When we launch projects into Asia we look at each one and look at the investment story behind it; location, capital growth and rateability. When we sell to clients we want them to return to us so it is important we sell the right property to our clients.”

Equally dismissive of the claim that Asian buyers are “unsophisticated” was Sarah Nicholson, Associate Director for International Marketing at CBRE Singapore.

She said: “UK developers are frequently choosing Asia as the location to carry out the global launch of their developments. This is because they recognise that the Asians are familiar with buying off plan – unlike British buyers. They also know that the Asians are extremely well informed buyers who like to invest in bricks and mortar.”

Nicholson added:  "Many Asians have studied or worked in the UK so are familiar with the geography. Before attending property exhibitions and committing to a purchase, they carry out huge amounts of due diligence on the local sales and rental markets, the developer and the specific site."
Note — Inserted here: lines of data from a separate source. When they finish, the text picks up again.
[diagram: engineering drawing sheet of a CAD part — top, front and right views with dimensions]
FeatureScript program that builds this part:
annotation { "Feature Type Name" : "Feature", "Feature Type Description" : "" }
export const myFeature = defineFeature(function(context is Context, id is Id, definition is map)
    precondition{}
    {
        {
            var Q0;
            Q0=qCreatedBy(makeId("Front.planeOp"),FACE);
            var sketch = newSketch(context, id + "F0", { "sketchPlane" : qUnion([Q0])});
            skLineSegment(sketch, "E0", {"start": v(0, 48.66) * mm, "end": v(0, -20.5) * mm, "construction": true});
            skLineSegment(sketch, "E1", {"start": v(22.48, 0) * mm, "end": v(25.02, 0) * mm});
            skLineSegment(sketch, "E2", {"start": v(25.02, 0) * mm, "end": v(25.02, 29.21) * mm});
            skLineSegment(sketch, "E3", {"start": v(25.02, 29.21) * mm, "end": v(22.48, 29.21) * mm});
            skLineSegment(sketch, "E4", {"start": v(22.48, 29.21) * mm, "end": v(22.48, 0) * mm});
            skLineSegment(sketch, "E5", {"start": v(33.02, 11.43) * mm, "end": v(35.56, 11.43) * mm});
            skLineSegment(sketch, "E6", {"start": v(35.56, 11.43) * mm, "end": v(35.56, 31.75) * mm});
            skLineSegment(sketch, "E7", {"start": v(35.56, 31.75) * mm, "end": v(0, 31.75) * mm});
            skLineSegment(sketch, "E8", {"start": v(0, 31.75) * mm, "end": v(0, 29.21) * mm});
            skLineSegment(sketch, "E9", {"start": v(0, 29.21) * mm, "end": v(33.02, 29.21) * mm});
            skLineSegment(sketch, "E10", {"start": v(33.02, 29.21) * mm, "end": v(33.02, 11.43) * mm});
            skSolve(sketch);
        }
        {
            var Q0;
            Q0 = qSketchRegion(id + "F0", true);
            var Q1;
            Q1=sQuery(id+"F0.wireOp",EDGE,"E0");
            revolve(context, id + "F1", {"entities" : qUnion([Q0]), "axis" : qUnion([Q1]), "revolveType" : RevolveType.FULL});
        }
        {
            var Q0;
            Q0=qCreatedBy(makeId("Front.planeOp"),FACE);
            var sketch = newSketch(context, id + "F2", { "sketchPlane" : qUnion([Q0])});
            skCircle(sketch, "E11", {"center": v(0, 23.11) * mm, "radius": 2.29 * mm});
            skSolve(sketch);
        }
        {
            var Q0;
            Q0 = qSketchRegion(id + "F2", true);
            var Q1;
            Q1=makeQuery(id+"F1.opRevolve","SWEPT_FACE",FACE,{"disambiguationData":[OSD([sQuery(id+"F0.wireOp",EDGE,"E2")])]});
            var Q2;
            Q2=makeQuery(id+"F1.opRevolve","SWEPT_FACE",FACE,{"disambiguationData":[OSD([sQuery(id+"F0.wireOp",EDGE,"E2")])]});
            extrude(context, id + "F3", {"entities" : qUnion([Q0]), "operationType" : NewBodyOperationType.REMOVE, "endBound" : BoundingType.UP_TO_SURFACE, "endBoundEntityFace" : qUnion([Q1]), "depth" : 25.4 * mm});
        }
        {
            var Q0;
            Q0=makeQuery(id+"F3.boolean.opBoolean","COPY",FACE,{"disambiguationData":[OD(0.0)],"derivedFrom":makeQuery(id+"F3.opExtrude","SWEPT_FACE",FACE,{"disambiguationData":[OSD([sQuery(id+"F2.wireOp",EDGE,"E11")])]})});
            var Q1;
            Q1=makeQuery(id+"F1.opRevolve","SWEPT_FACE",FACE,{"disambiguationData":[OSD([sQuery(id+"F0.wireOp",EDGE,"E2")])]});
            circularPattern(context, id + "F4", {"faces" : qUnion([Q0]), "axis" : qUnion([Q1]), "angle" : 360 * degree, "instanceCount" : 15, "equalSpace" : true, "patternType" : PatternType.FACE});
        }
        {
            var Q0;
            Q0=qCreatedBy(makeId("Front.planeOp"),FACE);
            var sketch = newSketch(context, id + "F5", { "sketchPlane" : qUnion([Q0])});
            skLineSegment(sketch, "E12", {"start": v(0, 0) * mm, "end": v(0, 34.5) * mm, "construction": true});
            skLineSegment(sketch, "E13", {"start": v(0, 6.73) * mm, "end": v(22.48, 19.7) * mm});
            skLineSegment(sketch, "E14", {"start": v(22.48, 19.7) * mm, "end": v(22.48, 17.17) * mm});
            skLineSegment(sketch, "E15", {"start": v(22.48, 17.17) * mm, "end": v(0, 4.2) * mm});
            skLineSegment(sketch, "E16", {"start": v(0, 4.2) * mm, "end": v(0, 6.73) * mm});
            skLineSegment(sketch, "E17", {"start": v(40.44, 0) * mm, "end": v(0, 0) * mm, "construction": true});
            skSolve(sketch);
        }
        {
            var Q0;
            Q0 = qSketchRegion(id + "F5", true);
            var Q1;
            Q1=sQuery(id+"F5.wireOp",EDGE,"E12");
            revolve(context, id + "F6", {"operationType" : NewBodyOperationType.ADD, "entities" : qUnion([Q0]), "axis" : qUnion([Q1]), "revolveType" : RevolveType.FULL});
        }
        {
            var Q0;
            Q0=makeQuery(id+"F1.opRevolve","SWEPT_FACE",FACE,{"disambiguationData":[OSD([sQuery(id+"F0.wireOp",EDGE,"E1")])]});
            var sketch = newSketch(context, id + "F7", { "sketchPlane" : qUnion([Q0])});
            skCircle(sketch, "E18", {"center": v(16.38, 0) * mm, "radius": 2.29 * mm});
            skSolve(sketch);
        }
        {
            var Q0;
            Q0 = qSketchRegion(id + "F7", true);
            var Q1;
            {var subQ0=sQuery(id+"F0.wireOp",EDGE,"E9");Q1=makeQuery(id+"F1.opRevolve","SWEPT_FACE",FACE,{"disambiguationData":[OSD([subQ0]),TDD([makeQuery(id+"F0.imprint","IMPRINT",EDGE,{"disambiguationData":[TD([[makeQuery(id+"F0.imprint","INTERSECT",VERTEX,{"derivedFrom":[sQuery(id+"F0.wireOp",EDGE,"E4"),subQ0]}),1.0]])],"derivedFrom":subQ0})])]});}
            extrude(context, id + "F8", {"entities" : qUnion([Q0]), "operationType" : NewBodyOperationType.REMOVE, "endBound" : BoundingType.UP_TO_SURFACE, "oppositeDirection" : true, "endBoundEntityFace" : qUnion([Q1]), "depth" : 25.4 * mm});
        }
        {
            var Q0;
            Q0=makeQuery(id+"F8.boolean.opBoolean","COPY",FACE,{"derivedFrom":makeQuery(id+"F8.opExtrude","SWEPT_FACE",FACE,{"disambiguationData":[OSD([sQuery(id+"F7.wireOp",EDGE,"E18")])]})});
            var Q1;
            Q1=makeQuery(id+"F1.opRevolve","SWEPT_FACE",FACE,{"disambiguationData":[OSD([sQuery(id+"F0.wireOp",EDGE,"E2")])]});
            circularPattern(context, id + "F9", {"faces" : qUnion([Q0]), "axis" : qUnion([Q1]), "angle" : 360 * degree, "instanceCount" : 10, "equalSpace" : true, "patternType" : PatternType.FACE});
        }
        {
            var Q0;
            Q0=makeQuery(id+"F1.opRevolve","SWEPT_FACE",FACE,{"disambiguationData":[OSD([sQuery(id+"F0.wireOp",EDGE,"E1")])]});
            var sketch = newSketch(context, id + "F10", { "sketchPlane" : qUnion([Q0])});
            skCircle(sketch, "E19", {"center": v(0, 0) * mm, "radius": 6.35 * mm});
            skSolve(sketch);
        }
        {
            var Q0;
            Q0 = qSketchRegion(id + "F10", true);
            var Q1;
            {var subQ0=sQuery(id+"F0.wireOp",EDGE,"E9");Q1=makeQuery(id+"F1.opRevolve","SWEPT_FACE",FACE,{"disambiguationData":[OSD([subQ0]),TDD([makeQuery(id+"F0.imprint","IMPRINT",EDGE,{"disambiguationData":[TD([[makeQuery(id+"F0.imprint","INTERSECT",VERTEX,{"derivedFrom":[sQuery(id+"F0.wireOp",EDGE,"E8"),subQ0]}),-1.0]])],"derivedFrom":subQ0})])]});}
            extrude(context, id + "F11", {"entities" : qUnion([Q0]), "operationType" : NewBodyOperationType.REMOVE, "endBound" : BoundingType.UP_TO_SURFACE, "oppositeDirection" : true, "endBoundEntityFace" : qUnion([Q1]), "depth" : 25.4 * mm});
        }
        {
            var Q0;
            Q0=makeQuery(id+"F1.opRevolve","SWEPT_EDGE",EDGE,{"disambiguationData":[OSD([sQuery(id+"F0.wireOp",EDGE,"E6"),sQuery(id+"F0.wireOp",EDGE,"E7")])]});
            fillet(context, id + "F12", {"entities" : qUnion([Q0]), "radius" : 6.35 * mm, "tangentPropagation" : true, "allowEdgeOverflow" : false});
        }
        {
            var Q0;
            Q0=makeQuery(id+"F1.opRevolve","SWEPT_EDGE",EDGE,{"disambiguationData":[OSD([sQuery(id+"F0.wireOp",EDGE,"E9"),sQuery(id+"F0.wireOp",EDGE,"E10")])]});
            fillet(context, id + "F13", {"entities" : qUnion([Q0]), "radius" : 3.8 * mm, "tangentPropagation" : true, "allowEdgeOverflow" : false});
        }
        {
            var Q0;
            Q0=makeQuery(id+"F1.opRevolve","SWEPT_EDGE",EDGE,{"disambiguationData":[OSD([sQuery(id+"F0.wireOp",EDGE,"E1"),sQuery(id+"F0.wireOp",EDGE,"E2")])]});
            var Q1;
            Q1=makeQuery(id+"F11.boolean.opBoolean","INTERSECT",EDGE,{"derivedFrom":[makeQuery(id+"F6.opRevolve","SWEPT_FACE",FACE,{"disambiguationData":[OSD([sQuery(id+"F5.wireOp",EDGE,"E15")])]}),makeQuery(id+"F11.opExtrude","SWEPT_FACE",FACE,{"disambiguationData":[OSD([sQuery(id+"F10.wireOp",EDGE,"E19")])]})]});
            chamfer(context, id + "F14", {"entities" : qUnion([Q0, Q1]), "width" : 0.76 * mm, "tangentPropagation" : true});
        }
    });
“First time investors will rarely buy at the first exhibition they attend; instead they will use it as an educational exercise and will then go away and do their homework. Asians are incredibly savvy, intelligent buyers who take advantage of the opportunities presented to them. Prices invariably increase between the Asian launch and the later UK launch, often by as much as 10 percent."

“Asian buyers will continue to reap the rewards of buying UK property off-plan,” Nicholson concluded.

So it seems that rather, as Heaton claimed, Asians are paying more for their property purchases, in actual fact they are often paying less for identical units in identical projects than their British counterparts.

Doris Tan, Director of International Project Sales for Jones Lang LaSalle, has been selling overseas property to Singaporeans at exhibitions for many years. She said: “Asians prefer to buy brand new projects. They are very familiar buying off-plan, and developers are offering good deals and often the best selection of units from my clients.”

Another advantage, she noted, is there are no progressive payments; they have a few years lead time to pay and that makes it an easy investment for many Asian buyers.

Tan added: “Rent-ability remains strong and our investors are looking for both capital appreciation and rental yields - so they do not mind buying forward. There’s also the currency gain should sterling appreciate in the coming years.”